Task directions: Transcribe the entries exactly; images are not part of the copy.

The records:
:::

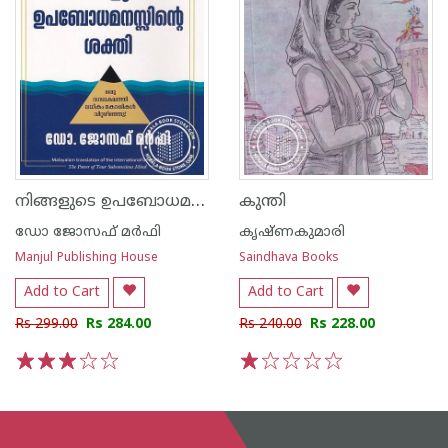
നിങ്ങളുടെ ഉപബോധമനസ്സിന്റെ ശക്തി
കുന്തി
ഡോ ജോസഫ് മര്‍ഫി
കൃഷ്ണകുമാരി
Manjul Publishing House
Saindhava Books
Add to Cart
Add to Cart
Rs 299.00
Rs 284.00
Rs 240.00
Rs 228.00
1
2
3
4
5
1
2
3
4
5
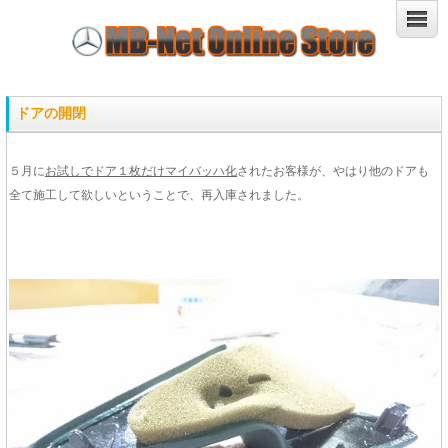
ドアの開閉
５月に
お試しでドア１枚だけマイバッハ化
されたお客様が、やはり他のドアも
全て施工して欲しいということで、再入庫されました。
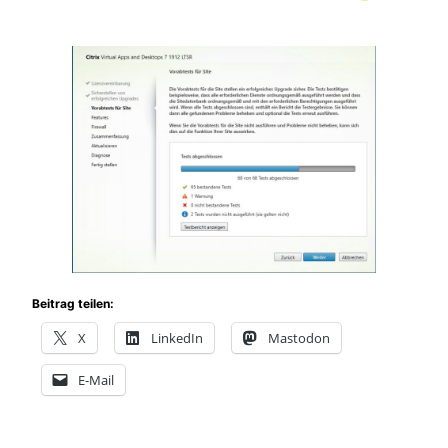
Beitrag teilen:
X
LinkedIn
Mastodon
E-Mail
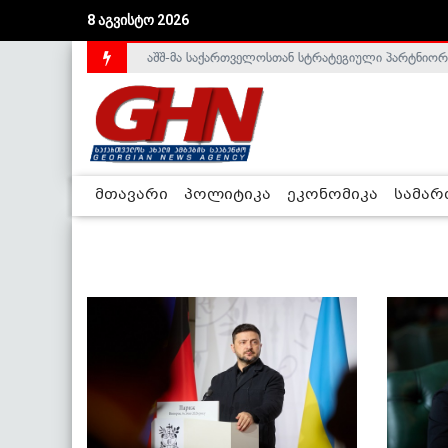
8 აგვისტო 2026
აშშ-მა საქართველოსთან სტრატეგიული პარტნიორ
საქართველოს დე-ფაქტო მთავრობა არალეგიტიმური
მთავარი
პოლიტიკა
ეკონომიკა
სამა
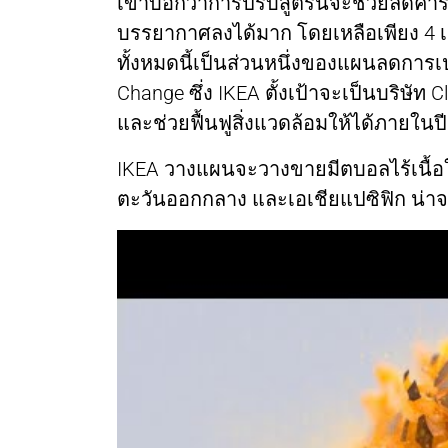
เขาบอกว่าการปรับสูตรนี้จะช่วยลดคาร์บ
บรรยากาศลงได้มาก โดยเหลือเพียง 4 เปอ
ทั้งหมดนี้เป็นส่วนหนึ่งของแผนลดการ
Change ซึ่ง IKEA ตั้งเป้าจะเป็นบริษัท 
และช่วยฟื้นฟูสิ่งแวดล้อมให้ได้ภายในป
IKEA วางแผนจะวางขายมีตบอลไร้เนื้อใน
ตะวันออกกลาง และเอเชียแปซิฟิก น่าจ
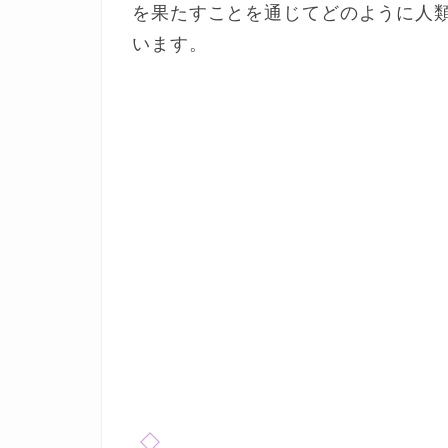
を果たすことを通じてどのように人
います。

:::

Written answer:
നിങ്ങളുടെ ഉപബോധമനസ്സിന്റെ ശക്തി
കുന്തി
ഡോ ജോസഫ് മര്‍ഫി
കൃഷ്ണകുമാരി
Manjul Publishing House
Saindhava Books
Add to Cart
Add to Cart
Rs 299.00
Rs 284.00
Rs 240.00
Rs 228.00
1
2
3
4
5
1
2
3
4
5
ドアの開閉
５月に
お試しでドア１枚だけマイバッハ化
されたお客様が、やはり他のドアも
全て施工して欲しいということで、再入庫されました。
Beitrag teilen:
X
LinkedIn
Mastodon
E-Mail
8 აგვისტო 2026
აშშ-მა საქართველოსთან სტრატეგიული პარტნიორ
საქართველოს დე-ფაქტო მთავრობა არალეგიტიმური
მთავარი
პოლიტიკა
ეკონომიკა
სამა
เขาบอกว่าการปรับสูตรนี้จะช่วยลดคาร์บ
บรรยากาศลงได้มาก โดยเหลือเพียง 4 เปอ
ทั้งหมดนี้เป็นส่วนหนึ่งของแผนลดการ
Change ซึ่ง IKEA ตั้งเป้าจะเป็นบริษัท 
และช่วยฟื้นฟูสิ่งแวดล้อมให้ได้ภายในป
IKEA วางแผนจะวางขายมีตบอลไร้เนื้อใน
ตะวันออกกลาง และเอเชียแปซิฟิก น่าจ
を果たすことを通じてどのように人
います。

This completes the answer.